Coaching is the hot topic of the moment, again, or is it always? What do you think of coaching? I’ve noticed a change over the years, it is gaining increasing respect and recognition. Interviews I’ve seen on Bloomberg with highly recognised business “growth guru” Verne Harnish, (who’s recent book, Scalability, is on order for me at the moment) discuss the increase in external coaching and decrease in staff management.
I often see staff who have been promoted into a role and walk out on Friday as an employee and walk back in the office on Monday to a different desk as a member of management without any guidance or direction. How do they know what they’re expected to do and how they’re expected to do it? There is a presumption that they’ve earned the promotion, and that senior management have approved their new role so they should know how to execute it.
Disappointing really, as who would expect an individual to know what they’re doing from day 1 when they start a new role? No-one, we’ve recognised the value of induction, introduction and a supportive welcome from the business overall. This is also required for staff promoted from within and sometimes they receive it from a senior mentor or manager. However, if this isn’t available, there is a reason to hire external coaching and give the individual every chance of success.
As a client of mine often says, “what got you here, won’t get you there”, (thank you, Justin).

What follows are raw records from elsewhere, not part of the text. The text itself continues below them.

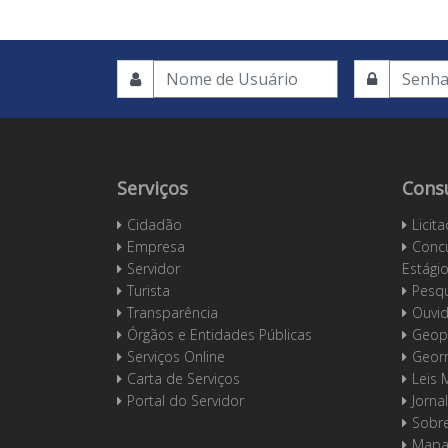
Serviços
Cons
Cidadão
Licit
Empresa
Concu
Servidor
Estági
Turista
Pesqu
Transparência
Ouvid
Órgãos e Entidades Públicas
Geop
Serviços Online
Geor
Carta de Serviços
Leis 
Portal do Servidor
Jornal
Sobre
Mapa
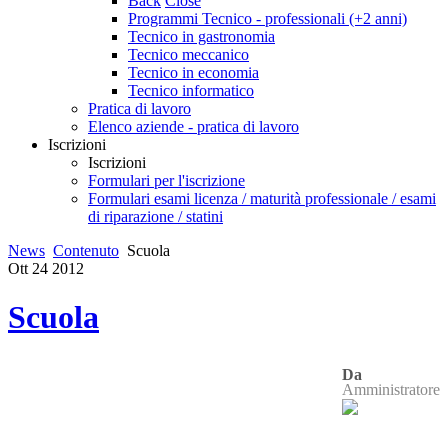
Back
Close
Programmi Tecnico - professionali (+2 anni)
Tecnico in gastronomia
Tecnico meccanico
Tecnico in economia
Tecnico informatico
Pratica di lavoro
Elenco aziende - pratica di lavoro
Iscrizioni
Iscrizioni
Formulari per l'iscrizione
Formulari esami licenza / maturità professionale / esami
di riparazione / statini
News
Contenuto
Scuola
Ott
24
2012
Scuola
Da
Amministratore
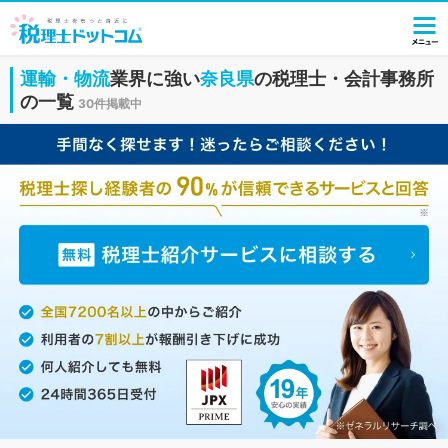
運輸・物流
業界に強い
奈良県
の税理士・会計事務所
の一覧
30件掲載中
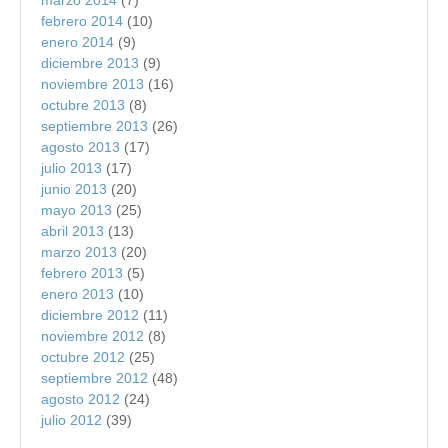
marzo 2014
(7)
febrero 2014
(10)
enero 2014
(9)
diciembre 2013
(9)
noviembre 2013
(16)
octubre 2013
(8)
septiembre 2013
(26)
agosto 2013
(17)
julio 2013
(17)
junio 2013
(20)
mayo 2013
(25)
abril 2013
(13)
marzo 2013
(20)
febrero 2013
(5)
enero 2013
(10)
diciembre 2012
(11)
noviembre 2012
(8)
octubre 2012
(25)
septiembre 2012
(48)
agosto 2012
(24)
julio 2012
(39)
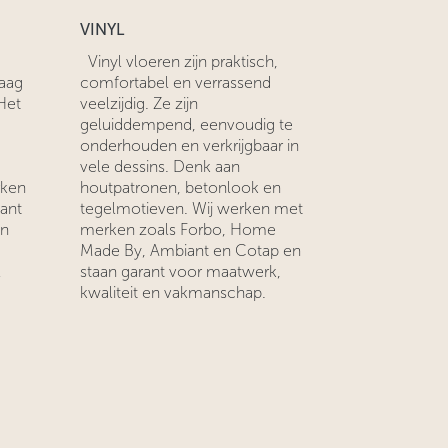
VINYL
Vinyl vloeren zijn praktisch,
laag
comfortabel en verrassend
Het
veelzijdig. Ze zijn
geluiddempend, eenvoudig te
onderhouden en verkrijgbaar in
vele dessins. Denk aan
rken
houtpatronen, betonlook en
ant
tegelmotieven. Wij werken met
en
merken zoals Forbo, Home
Made By, Ambiant en Cotap en
l
staan garant voor maatwerk,
kwaliteit en vakmanschap.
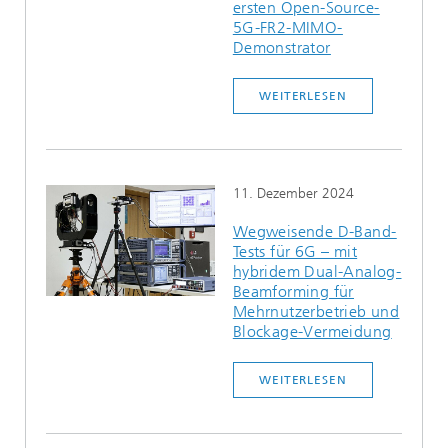
ersten Open-Source-
5G-FR2-MIMO-
Demonstrator
WEITERLESEN
11. Dezember 2024
Wegweisende D-Band-
Tests für 6G – mit
hybridem Dual-Analog-
Beamforming für
Mehrnutzerbetrieb und
Blockage-Vermeidung
WEITERLESEN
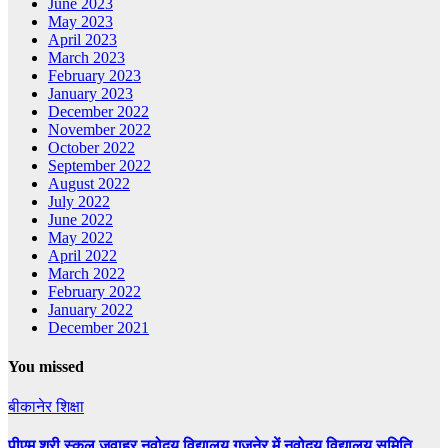
June 2023
May 2023
April 2023
March 2023
February 2023
January 2023
December 2022
November 2022
October 2022
September 2022
August 2022
July 2022
June 2022
May 2022
April 2022
March 2022
February 2022
January 2022
December 2021
You missed
बीकानेर
शिक्षा
पीएम श्री स्कूल जवाहर नवोदय विद्यालय गजनेर में नवोदय विद्यालय समिति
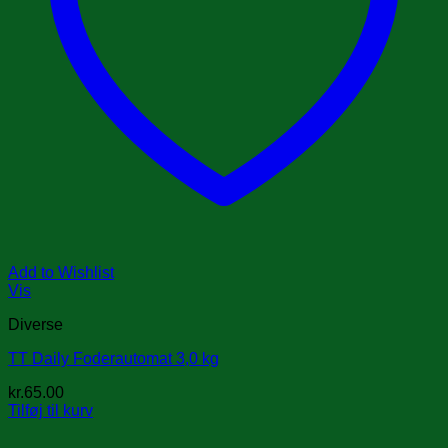
Add to Wishlist
Vis
Diverse
TT Daily Foderautomat 3,0 kg
kr.
65.00
Tilføj til kurv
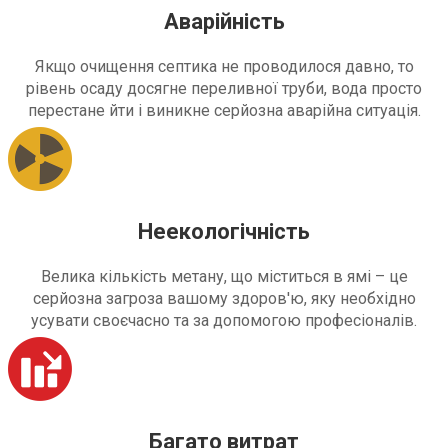
Аварійність
Якщо очищення септика не проводилося давно, то
рівень осаду досягне переливної труби, вода просто
перестане йти і виникне серйозна аварійна ситуація.
Неекологічність
Велика кількість метану, що міститься в ямі – це
серйозна загроза вашому здоров'ю, яку необхідно
усувати своєчасно та за допомогою професіоналів.
Багато витрат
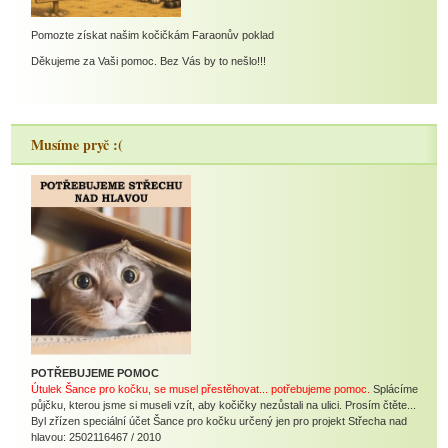
Pomozte získat našim kočičkám Faraonův poklad
Děkujeme za Vaši pomoc. Bez Vás by to nešlo!!!
Musíme pryč :(
POTŘEBUJEME POMOC
Útulek Šance pro kočku, se musel přestěhovat... potřebujeme pomoc.
Splácíme
půjčku, kterou jsme si museli vzít, aby kočičky nezůstali na ulici. Prosím čtěte...
Byl zřízen speciální účet Šance pro kočku určený jen pro projekt Střecha nad
hlavou: 2502116467 / 2010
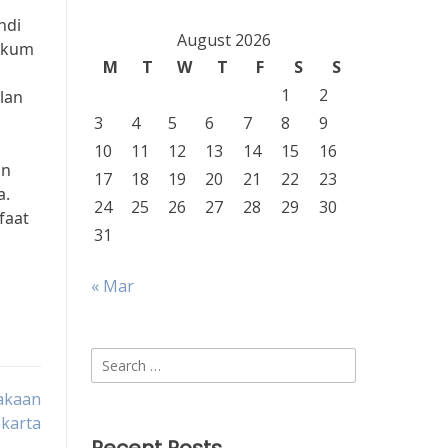
ndi
August 2026
hukum
M
T
W
T
F
S
S
1
2
lan
3
4
5
6
7
8
9
10
11
12
13
14
15
16
an
17
18
19
20
21
22
23
a.
24
25
26
27
28
29
30
faat
31
« Mar
Search
for:
lakaan
akarta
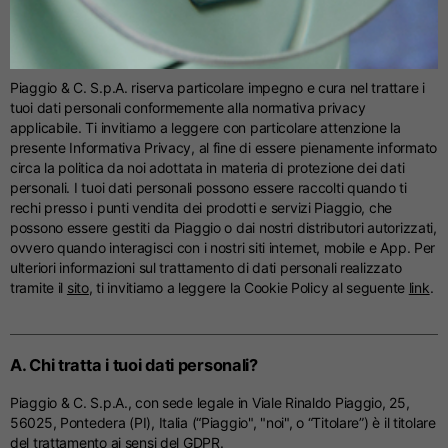
Tedesco
INFORMATIVA PRIVACY ai sensi degli
articoli 13 e 14 del Regolamento (UE)
2016/679 (“GDPR”)
Spagnolo
Piaggio & C. S.p.A. riserva particolare impegno e cura nel trattare i
tuoi dati personali conformemente alla normativa privacy
Olandese
applicabile. Ti invitiamo a leggere con particolare attenzione la
presente Informativa Privacy, al fine di essere pienamente informato
circa la politica da noi adottata in materia di protezione dei dati
Francese
personali. I tuoi dati personali possono essere raccolti quando ti
rechi presso i punti vendita dei prodotti e servizi Piaggio, che
possono essere gestiti da Piaggio o dai nostri distributori autorizzati,
ovvero quando interagisci con i nostri siti internet, mobile e App. Per
ulteriori informazioni sul trattamento di dati personali realizzato
tramite il
sito
, ti invitiamo a leggere la Cookie Policy al seguente
link
.
A. Chi tratta i tuoi dati personali?
Piaggio & C. S.p.A., con sede legale in Viale Rinaldo Piaggio, 25,
56025, Pontedera (PI), Italia (“Piaggio", "noi", o “Titolare”) è il titolare
del trattamento ai sensi del GDPR.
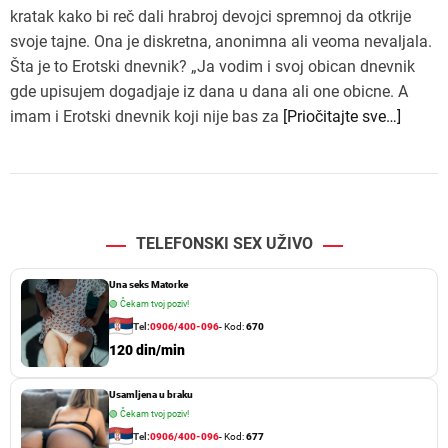
kratak kako bi reč dali hrabroj devojci spremnoj da otkrije
svoje tajne. Ona je diskretna, anonimna ali veoma nevaljala.
Šta je to Erotski dnevnik? „Ja vodim i svoj obican dnevnik
gde upisujem dogadjaje iz dana u dana ali one obicne. A
imam i Erotski dnevnik koji nije bas za
[Priočitajte sve…]
TELEFONSKI SEX UŽIVO
Una seks Matorke
🟢
Čekam tvoj poziv!
Tel:
0906/400-096
- Kod:
670
120 din/min
Usamljena u braku
🟢
Čekam tvoj poziv!
Tel:
0906/400-096
- Kod:
677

I’ve just finished reading Shoe Dog by Philip Knight (Nike), what a great storyteller! It’s fascinating to read how he talks about his management team and who he’s worked with over the years. His complete disregard for responding to some of this team probably won’t work in most places and is excused by his entrepreneurship and drive. If you want to continue to develop your team and improve your culture, look at who is honestly, really mentoring and coaching in your business and if there isn’t enough going on, redress the balance. Short term investment, long term retention.
My role is to work with small businesses to ensure that they have the right people, infrastructure and accountability frameworks to grow strategically successfully. As part of this I run a management program for transitioning managers in parallel to MD Mentoring and Business Consulting – it’s a great model and one I’m proud of developing.